» Exercise details:
Return all the lines below in which the string "have" appears.

(Collection entries)
------------------------------------

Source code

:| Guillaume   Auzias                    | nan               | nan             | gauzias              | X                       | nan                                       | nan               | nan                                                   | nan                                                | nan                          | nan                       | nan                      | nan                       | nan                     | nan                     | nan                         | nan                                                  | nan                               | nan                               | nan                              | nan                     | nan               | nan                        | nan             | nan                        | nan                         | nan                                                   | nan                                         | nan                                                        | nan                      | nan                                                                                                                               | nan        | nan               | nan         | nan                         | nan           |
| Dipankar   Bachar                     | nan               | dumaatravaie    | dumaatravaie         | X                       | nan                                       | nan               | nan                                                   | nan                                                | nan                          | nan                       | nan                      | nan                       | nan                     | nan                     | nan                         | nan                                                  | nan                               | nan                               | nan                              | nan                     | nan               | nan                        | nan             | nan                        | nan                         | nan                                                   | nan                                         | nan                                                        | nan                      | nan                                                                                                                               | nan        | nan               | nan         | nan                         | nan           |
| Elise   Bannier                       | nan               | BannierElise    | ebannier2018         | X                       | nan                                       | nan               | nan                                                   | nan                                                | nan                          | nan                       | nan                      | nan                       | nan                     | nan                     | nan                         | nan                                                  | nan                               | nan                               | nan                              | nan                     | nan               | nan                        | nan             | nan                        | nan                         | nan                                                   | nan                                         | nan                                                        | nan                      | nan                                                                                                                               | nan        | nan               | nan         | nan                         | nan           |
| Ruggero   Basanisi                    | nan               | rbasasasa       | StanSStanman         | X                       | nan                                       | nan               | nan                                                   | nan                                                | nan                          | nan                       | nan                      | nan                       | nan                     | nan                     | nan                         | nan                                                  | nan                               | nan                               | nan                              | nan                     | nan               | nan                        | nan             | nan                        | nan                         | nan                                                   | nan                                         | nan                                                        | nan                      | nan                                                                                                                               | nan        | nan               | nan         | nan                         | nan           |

------------------------------------

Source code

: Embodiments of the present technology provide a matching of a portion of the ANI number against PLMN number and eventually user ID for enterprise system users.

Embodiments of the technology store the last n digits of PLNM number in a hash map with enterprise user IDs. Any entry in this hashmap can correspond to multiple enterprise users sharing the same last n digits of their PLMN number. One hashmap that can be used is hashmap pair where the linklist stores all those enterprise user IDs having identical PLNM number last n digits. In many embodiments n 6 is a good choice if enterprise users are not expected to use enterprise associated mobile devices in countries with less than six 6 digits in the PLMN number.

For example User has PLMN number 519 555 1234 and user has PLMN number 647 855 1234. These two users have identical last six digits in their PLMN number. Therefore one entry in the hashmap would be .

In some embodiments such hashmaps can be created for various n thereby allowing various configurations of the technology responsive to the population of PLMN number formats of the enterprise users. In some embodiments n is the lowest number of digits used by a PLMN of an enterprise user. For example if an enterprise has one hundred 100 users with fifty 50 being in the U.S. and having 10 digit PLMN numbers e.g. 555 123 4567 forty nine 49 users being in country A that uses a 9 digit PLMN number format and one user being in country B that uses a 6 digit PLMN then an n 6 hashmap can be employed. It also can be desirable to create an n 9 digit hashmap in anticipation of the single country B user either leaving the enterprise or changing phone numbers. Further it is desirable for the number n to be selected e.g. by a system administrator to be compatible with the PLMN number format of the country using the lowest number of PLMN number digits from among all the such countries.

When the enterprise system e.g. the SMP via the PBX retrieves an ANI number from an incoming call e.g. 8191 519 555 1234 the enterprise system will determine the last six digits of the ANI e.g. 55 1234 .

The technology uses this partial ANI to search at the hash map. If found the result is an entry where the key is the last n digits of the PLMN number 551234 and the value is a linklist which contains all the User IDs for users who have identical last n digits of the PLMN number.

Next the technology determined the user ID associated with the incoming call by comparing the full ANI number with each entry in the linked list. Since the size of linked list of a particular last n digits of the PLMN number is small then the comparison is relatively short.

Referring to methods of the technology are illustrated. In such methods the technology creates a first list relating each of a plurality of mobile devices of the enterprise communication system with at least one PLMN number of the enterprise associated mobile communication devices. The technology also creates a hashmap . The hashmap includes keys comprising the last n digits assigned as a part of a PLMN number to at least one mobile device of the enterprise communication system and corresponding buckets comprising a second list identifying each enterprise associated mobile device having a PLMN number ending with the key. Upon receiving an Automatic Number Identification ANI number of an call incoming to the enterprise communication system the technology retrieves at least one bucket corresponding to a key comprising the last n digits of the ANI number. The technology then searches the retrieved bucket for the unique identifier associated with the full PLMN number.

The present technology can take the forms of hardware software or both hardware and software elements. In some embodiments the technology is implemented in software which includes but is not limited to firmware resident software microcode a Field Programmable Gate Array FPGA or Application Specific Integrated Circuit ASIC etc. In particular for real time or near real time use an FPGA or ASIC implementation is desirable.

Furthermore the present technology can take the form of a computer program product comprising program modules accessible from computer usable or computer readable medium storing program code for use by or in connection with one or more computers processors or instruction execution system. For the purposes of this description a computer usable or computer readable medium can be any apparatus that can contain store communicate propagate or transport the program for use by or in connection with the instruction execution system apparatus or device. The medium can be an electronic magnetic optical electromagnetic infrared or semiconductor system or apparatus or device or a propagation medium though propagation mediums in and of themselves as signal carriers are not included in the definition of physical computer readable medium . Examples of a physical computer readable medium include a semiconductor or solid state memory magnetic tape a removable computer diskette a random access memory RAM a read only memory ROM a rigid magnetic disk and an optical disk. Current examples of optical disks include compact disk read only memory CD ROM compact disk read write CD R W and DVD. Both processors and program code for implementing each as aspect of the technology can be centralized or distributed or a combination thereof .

------------------------------------

» Task solution:
For example User has PLMN number 519 555 1234 and user has PLMN number 647 855 1234. These two users have identical last six digits in their PLMN number. Therefore one entry in the hashmap would be .
The technology uses this partial ANI to search at the hash map. If found the result is an entry where the key is the last n digits of the PLMN number 551234 and the value is a linklist which contains all the User IDs for users who have identical last n digits of the PLMN number.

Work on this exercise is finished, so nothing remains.